The name of the village literally translates from Arabic as 'the ruins of the sons of Harith' and receives its appellation from the Ottoman-era district of Bani Harith where the village was located.[3] The Bani Harith was a tribe which left its imprint in other neighboring sites. The Arabic Kharbatha is derived from the Aramaic Ḫarbatā or Ḫarbata, a toponym also meaning 'the ruin'.[4]
Kharbatha Bani Harith became part of the Ottoman Empire in 1517 with all of Palestine. In 1552, 'Kharbatha' was an inhabited village, and its tax revenues were endowed to the Haseki Sultan Imaret in Jerusalem. Administratively, the village belonged to the nahiya (subdistrict) of Ramla in the Gaza Sanjak.[6] In 1596 it appeared under the name of 'Harabta' in the Ottoman tax registers. It had a population of 29 Muslim and 4 Christian households.[7] They paid a fixed tax-rate of 25% on agricultural products, including wheat, barley, summer crops, vineyards, fruit trees, goats and beehives, in addition to occasional revenues; a total of 2,200 Akçe. All of the revenues went to a Waqf.[8]

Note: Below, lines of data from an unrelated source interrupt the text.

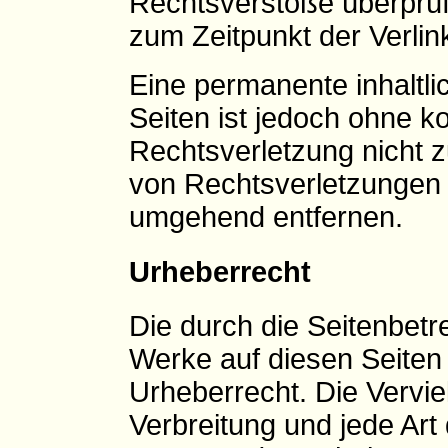
Rechtsverstöße überprüf
zum Zeitpunkt der Verlin
Eine permanente inhaltlic
Seiten ist jedoch ohne k
Rechtsverletzung nicht 
von Rechtsverletzungen 
umgehend entfernen.
Urheberrecht
Die durch die Seitenbetre
Werke auf diesen Seiten
Urheberrecht. Die Verviel
Verbreitung und jede Art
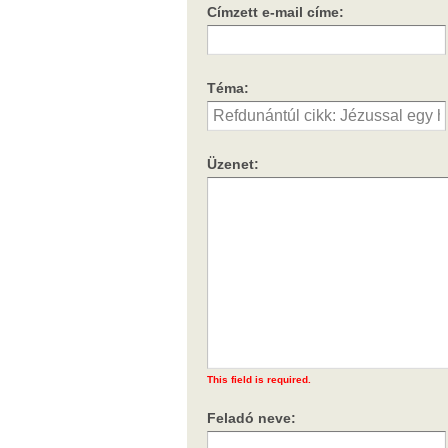
Címzett e-mail címe:
Téma:
Üzenet:
This field is required.
Feladó neve:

In 1870, the French traveler Victor Guérin found the village to have about 200 inhabitants. He also noted the remains of a church,[9] which has been dated to the Byzantine era (4th–7th centuries CE).[5] In 1882, the Palestine Exploration Fund's Survey of Western Palestine described Kharbatha Bani Harith as being of medium size, with a well on the west, "standing on high ground among the olive trees".[10]
By the beginning of the 20th century, residents from Kharbatha settled Shilta near al-Ramla, establishing it as a dependency – or satellite village – of their home village.[11]
In the 1945 statistics the population of Kharbatha Bani Harith was 650, all Muslims,[14] who owned 7,120 dunams of land according to an official land and population survey.[15] Of these, 2,788 dunams were used as plantations and irrigable land and 591 for grain fields,[16] while the built-up area consisted of 9 dunams.[17]
After the Six-Day War in 1967, Kharbatha Bani Harith came under Israeli occupation. After the 1995 accords, 942 dunums of village land were classified Area B, the remaining 6,200 dunums as Area C. According to ARIJ, 833 dunams of village land has been confiscated by Israel for the Israeli settlement of Modi'in Illit.[19][20]